Michael Totten is one of our most astute observers of the Middle East. He has two articles of note that shed a great deal of light on the situation in Egypt. The first, written in 2005, is Nassar's Biggest Crime wherein he discusses why the Muslim Brotherhood is the dominant opposition in Egypt today and the ramifications thereof, while secular political parties are nascent and disorganized. And do note the parallels between Sadat's strategy and that of el-Baradei, who is today championing the Muslim Brotherhood:
“When Nasser took over,” Big Pharaoh said, “people were angry at Britain and Israel. He nationalized all the industry. He banned political parties. He stifled everything. Banned the Muslim Brotherhood. Banned the Communists. Banned all. When Sadat took over in 1970, he had two enemies: the Communists and the Nasser remnants. So to counter these threats, he did what the United States did in Afghanistan during the Cold War – he made an alliance with the Islamists. He brought back the Muslim Brotherhood which had fled to Saudi Arabia when Nasser was around. He used them to destroy the left.”
“That was part of it,” he continued. “During the oil boom of 1973 a lot of Egyptians went to Saudi Arabia to work. Then in the 1990s, two important things happened. After the first Gulf War, Saudi Arabia began to Saudize its economy and said they no longer needed Egyptian workers. When the Egyptians came home they were contaminated with Wahhabism. Egypt’s economy kept getting worse. Unemployed members of the middle class either sat around and smoked shisha or got more religious. That was when Islamism moved from the lower class to the middle class. Now it is moving even to the upper class.”
“Egypt will get over it after a while,” I said, “just like Iran is getting over it now.”
“That will take 25 years! I don’t have 25 years!”
The Iranian theocracy has been in power for 26 years.
And here is Michael Totten today in PJM, interviewing Abbas Milani, Prof. of Iranian studies at Stanford, about the parallels between Egypt of today and the Iranian revolution of three decades ago:
MJT: I find this very disturbing. Iran in the 1970s—and I guess today, too—was much more liberal and modern than Egypt.
Abbas Milani: Oh, absolutely.
MJT: And yet Iran got this government. If it can happen in Iran, it can certainly happen in Egypt where the middle class is very small and people are not nearly as well educated.
Abbas Milani: And there are a lot more Islamists, and they are much better organized.
MJT: The liberals in Egypt are, what, ten percent of the population?
Abbas Milani: I’m not sure about that, but I do know something about the Muslim Brotherhood.

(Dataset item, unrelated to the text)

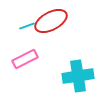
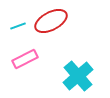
cyan line: moved 9 px left
cyan cross: rotated 32 degrees counterclockwise
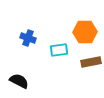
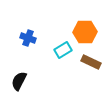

MJT: Okay, so what do you know?
Abbas Milani: They are extremely well organized.
MJT: Are they moderate? Many experts are saying so now, but I’m skeptical.
Abbas Milani: There are moderate elements within the Muslim Brotherhood. But if the Muslim Brotherhood still stands behind Sayyid Qutb, then no. He, along with Hassan al Banna, was one of its founding fathers. You should read him. He was absolutely uncompromising.
MJT: What about the guys running it now? There is all this talk about how they’re no longer as dangerous as they used to be, that they’ve renounced violence and want a democracy. I don’t really buy it, but some people insist this is the case, that the Muslim Brothers have gone mainstream and we have nothing to worry about.
Abbas Milani: I don’t know the Egyptian scene as well as Iran, so let’s look at the Iranian case. If you look at the whole Islamic movement you can see that there were moderate forces in the early part. There were quietist ayatollahs who took part in the revolution, including some who were senior to Khomeini in clerical status. They had an enormous popular base. They were truly moderate and they truly understood the dangers of Khomeini.
Within this movement was also Fadayan-e Islam, the Islamic terrorist group founded by Navvab Safavi who was very much enamored of the Muslim Brotherhood. He even met with Sayyid Qutb. If you look at how this vast network, that included moderates and radicals, evolved once the revolution came, it was the radicals who won. Because they were the most ruthless. They were the most brutal.
Everything I’ve seen indicates that there are moderate Muslim Brothers, but if the society goes into a protracted struggle, I have no doubt that the radicals would win.
Almost every radical group in the Middle East is an offshoot of the Muslim Brotherhood. . . .
Do read both articles in full as they contain a ton of insightful material. My take away, from reading both, is that I am even more convinced that our government should be doing all they can to keep the Muslim Brotherhood out of the government while buying time for secular opposition parties to develop and gain a following. It is our last and best hope. But if yesterday's report in the LA Times is accurate, however, the point is moot, and Obama is making a huge mistake.